Dance review: New York City Ballet has audience at its feet

New York City Ballet MOVES
Pioneer Press

By Rob Hubbard


No American dance company can boast a history as rich as that of the New York City Ballet. But the past 28 years of that history haven't involved a visit to the Twin Cities. Until Tuesday night, Oct. 23.

That's when the company opened a two-night stand at Minneapolis' Orpheum Theatre -- and this year's Northrop Dance Season -- with a program firmly rooted in its history, yet keeping one en pointe foot in the classical tradition and the other in modern dance. The touring troupe of 16 dancers (called New York City Ballet Moves) featured several of the company's soloists and principals. And they collaborated on an exquisitely executed program that gave a strong sense of the company's legacy and current cultural identity.

Among the pieces performed were one choreographed by the company's founder, George Balanchine, as well as two by its ballet master in chief for the past 22 years, Peter Martins, and its resident choreographer for most of the past decade, Christopher Wheeldon. A wild and wonderfully entertaining work by William Forsythe was the only piece not created by a choreographer with a long-term relationship with the company.

Tuesday's performance made clear that this company is composed of the cream of American dancers, each exceptionally expressive and extraordinarily athletic. But they also make up an amazing team, one that's able to interact and intertwine with awe-inspiring rhythmic precision and emotional expressiveness.

At first, it seemed that Wheeldon's 2001 work, "Polyphonia," was going to be difficult to top. Set to 10 piano pieces by Gyorgy Ligeti, it used the structure of the music to create many an imaginative dance piece, duets dark and spare, larger groups engaging in frantic fugues and tightly controlled chaos.

A piece that grew from the ongoing collaboration of Balanchine and composer Igor Stravinsky didn't feel as sharply focused, but Forsythe's pas de deux from his ballet, "Herman Schmerman," was the ideal antidote to any feel of excessive formalism. Maria Kowroski and Robert Fairchild offered well-sculpted characters comically tossing the idea of partnering about and aside.

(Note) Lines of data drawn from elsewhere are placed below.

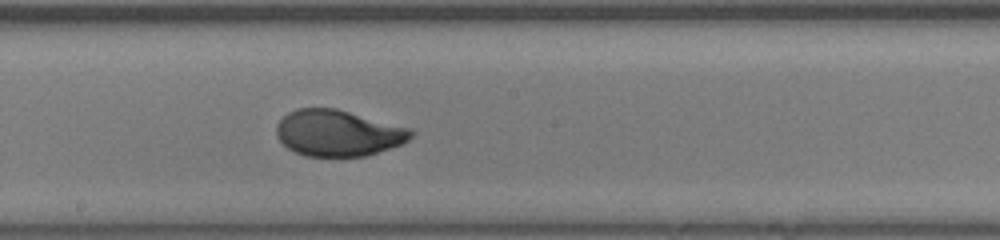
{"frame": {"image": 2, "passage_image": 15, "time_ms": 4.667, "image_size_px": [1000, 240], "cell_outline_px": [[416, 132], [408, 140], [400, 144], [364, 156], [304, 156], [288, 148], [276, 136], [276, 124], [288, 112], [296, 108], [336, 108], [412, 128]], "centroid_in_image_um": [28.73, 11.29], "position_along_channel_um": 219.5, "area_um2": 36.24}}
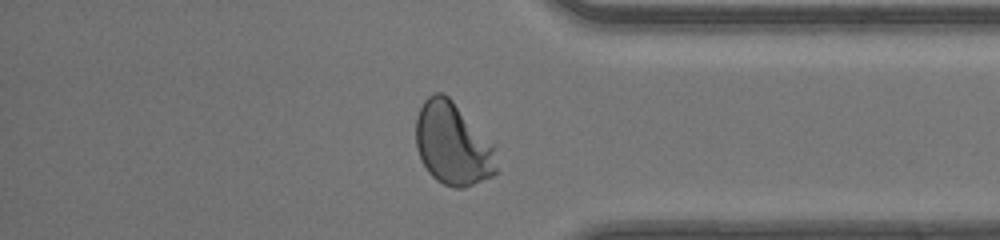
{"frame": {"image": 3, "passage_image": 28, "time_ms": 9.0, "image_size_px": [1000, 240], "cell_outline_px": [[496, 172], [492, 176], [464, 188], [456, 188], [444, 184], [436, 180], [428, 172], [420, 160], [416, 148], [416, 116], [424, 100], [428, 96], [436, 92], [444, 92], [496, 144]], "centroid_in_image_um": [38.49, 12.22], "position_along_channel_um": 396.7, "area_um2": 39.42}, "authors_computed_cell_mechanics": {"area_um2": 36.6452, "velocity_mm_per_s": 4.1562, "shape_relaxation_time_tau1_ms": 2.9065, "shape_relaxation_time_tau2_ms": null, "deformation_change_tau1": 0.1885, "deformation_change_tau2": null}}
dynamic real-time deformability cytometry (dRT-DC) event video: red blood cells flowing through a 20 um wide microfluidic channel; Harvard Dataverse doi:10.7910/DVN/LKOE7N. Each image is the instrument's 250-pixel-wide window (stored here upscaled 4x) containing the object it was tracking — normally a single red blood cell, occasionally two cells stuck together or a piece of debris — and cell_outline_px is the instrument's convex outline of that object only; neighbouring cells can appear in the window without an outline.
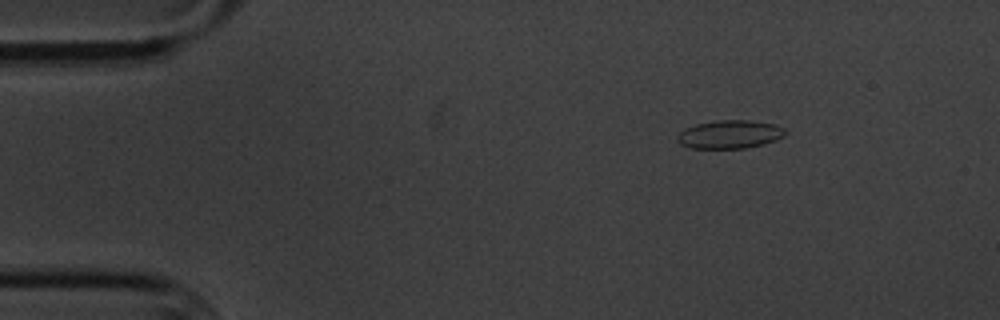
{"species": "common noctule bat (a hibernating species)", "species_latin": "Nyctalus noctula", "temperature_condition": "cold", "stored_images_in_passage": 10, "camera_frame_rate_fps": 3000, "um_per_image_px": 0.085, "animal": {"sex": "male", "body_mass_g": 20.1, "forearm_length_mm": 53.5}, "frame": {"image": 1, "passage_image": 2, "time_ms": 1.333, "image_size_px": [1000, 320], "cell_outline_px": [[788, 132], [784, 136], [776, 140], [764, 144], [744, 148], [688, 148], [680, 144], [676, 140], [676, 136], [680, 132], [696, 124], [716, 120], [748, 120], [776, 124], [784, 128]], "centroid_in_image_um": [62.05, 11.42], "position_along_channel_um": 23.0, "area_um2": 17.92}}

Martins' "Zakouski" is an homage to the Russian ballet tradition, complete with the kind of costumes one might find in a folk dance circle and music from four Russian-born giants: Sergei Rachmaninoff, Stravinsky, Sergei Prokofiev and Peter Tchaikovsky. Tiler Peck and Andrew Veyette gracefully delivered one showstopping move after another, from magnificent leaps to smooth spins that went on and on.

But the finale offered this company at its best. Martins' "Hallelujah Junction" is set to a piece for two pianos by John Adams (performed live, as was all the music save Thom Willems' electronic-flavored score for the Forsythe piece). In outfits that evoked the black and white of piano keys, the 11 performers were so splendidly in synch on their mid-air spins and high-energy interactions that the audience's adrenaline poured out in spontaneous ovations.